DATA EXCERPT:

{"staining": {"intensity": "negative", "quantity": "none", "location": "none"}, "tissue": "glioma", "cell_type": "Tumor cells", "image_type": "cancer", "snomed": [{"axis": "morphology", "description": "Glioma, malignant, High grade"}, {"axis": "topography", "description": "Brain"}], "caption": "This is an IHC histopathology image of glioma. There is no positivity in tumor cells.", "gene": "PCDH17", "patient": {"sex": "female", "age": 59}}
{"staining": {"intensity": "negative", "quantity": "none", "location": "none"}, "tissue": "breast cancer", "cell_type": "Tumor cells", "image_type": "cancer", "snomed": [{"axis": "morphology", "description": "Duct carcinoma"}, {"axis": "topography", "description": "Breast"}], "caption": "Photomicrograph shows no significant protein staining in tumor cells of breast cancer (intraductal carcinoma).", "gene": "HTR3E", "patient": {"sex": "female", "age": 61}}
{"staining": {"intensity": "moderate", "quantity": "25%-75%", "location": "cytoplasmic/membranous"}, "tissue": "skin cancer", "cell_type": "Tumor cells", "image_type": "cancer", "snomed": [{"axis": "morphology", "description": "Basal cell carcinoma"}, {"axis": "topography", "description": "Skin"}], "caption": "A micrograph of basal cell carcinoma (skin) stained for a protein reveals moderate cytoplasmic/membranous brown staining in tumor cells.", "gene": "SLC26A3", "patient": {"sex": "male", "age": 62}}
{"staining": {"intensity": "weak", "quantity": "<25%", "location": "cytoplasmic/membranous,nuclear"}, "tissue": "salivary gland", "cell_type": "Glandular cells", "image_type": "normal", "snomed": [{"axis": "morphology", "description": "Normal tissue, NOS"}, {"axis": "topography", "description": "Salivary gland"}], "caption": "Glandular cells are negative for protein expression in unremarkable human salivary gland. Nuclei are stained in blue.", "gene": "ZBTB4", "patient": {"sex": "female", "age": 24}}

TO DO: Up to and including the last line of the data, copy each line exactly, starting with the line that contains "micrograph of basal".

RESPONSE:
{"staining": {"intensity": "moderate", "quantity": "25%-75%", "location": "cytoplasmic/membranous"}, "tissue": "skin cancer", "cell_type": "Tumor cells", "image_type": "cancer", "snomed": [{"axis": "morphology", "description": "Basal cell carcinoma"}, {"axis": "topography", "description": "Skin"}], "caption": "A micrograph of basal cell carcinoma (skin) stained for a protein reveals moderate cytoplasmic/membranous brown staining in tumor cells.", "gene": "SLC26A3", "patient": {"sex": "male", "age": 62}}
{"staining": {"intensity": "weak", "quantity": "<25%", "location": "cytoplasmic/membranous,nuclear"}, "tissue": "salivary gland", "cell_type": "Glandular cells", "image_type": "normal", "snomed": [{"axis": "morphology", "description": "Normal tissue, NOS"}, {"axis": "topography", "description": "Salivary gland"}], "caption": "Glandular cells are negative for protein expression in unremarkable human salivary gland. Nuclei are stained in blue.", "gene": "ZBTB4", "patient": {"sex": "female", "age": 24}}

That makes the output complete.